■ **Task requirements**:
Could you filter the records below and keep only the lines with the word "Artikel"?

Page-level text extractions
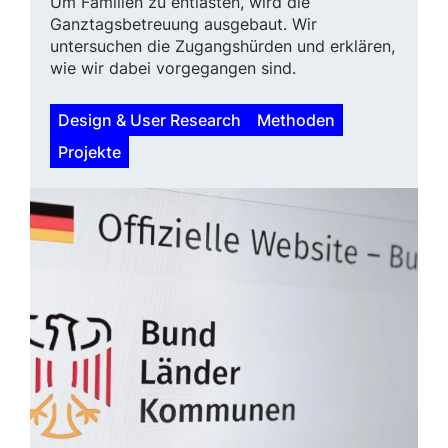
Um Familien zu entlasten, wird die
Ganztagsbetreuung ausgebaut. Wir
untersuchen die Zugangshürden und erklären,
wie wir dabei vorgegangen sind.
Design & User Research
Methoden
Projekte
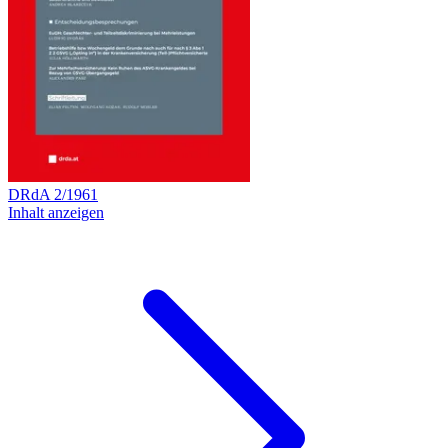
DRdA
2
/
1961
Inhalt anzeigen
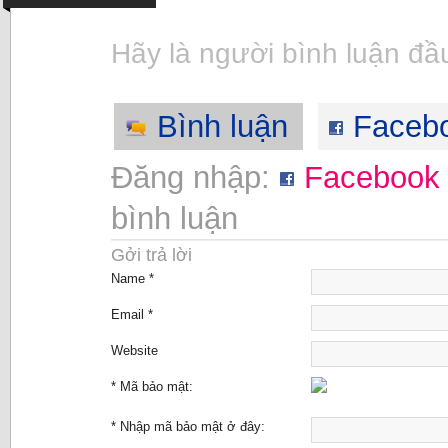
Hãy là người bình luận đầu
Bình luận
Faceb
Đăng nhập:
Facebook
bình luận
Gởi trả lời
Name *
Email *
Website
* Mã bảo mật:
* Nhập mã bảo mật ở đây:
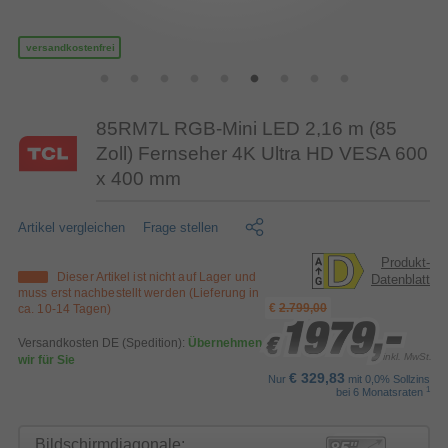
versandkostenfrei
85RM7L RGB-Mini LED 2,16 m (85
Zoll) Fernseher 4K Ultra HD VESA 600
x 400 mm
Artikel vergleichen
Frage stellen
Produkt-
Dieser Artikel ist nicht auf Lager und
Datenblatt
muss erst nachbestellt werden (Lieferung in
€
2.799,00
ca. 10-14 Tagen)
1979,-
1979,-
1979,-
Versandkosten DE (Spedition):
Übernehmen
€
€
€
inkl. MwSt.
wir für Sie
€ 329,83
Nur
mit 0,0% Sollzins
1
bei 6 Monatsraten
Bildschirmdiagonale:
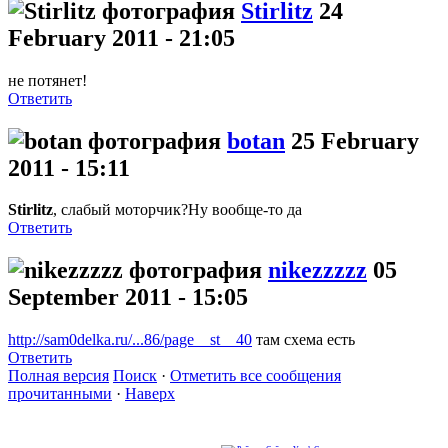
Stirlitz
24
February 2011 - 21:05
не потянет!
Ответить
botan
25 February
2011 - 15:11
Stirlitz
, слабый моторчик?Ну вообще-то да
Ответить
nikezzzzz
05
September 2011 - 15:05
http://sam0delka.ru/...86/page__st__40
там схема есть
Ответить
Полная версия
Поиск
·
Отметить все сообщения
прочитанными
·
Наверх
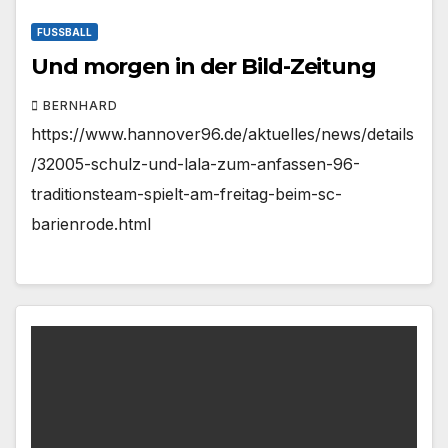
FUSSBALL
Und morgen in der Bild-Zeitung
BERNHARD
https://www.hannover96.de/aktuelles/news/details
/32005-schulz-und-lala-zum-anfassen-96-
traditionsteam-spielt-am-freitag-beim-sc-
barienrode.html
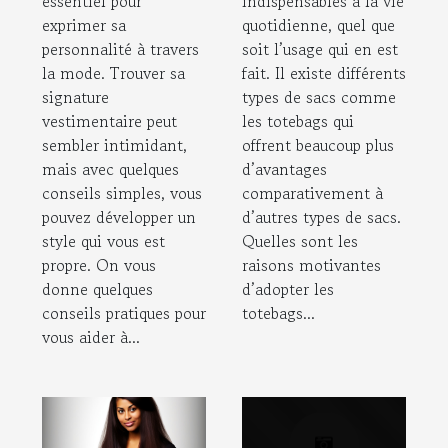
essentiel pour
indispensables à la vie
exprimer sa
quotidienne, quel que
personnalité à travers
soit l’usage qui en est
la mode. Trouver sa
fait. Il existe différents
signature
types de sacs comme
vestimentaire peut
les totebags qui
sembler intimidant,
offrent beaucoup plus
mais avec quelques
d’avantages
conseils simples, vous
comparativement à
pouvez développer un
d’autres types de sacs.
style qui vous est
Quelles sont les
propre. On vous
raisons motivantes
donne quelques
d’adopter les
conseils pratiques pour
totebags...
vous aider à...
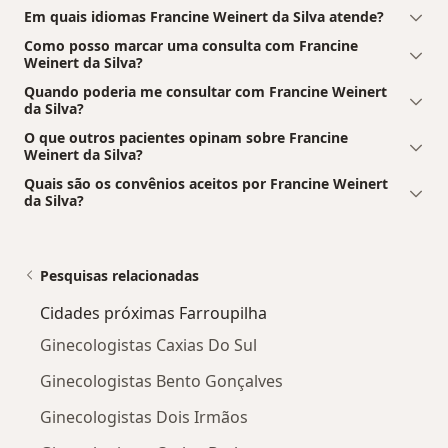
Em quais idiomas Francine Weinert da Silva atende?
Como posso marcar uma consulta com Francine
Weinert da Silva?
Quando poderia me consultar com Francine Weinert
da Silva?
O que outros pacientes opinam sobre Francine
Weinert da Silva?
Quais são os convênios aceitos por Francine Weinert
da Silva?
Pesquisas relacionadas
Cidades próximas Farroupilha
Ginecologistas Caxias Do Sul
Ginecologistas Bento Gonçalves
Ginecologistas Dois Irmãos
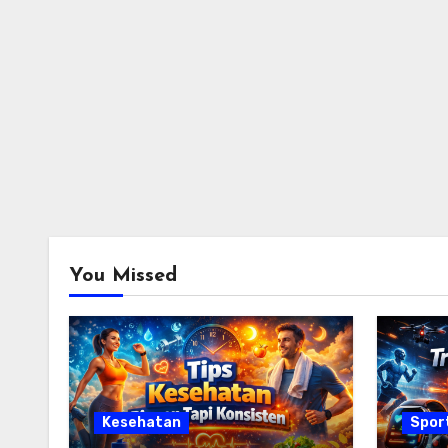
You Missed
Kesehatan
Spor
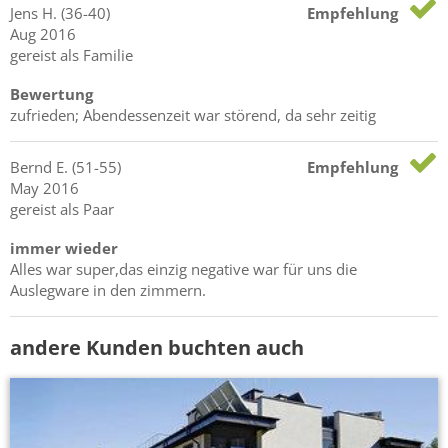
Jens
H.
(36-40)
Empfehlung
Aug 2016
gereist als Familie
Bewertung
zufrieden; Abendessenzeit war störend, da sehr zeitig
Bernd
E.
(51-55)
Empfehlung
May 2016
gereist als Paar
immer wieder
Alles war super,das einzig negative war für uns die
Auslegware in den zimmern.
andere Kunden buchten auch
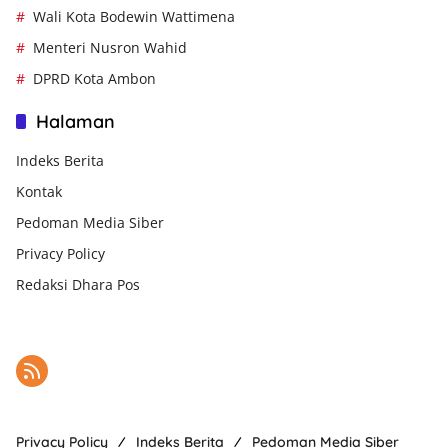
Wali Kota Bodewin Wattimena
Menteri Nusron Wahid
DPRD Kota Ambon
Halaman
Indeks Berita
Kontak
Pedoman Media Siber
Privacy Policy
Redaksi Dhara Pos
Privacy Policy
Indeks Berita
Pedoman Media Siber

■ **Exercise solution**:
Artikel vergleichen
Dieser Artikel ist nicht auf Lager und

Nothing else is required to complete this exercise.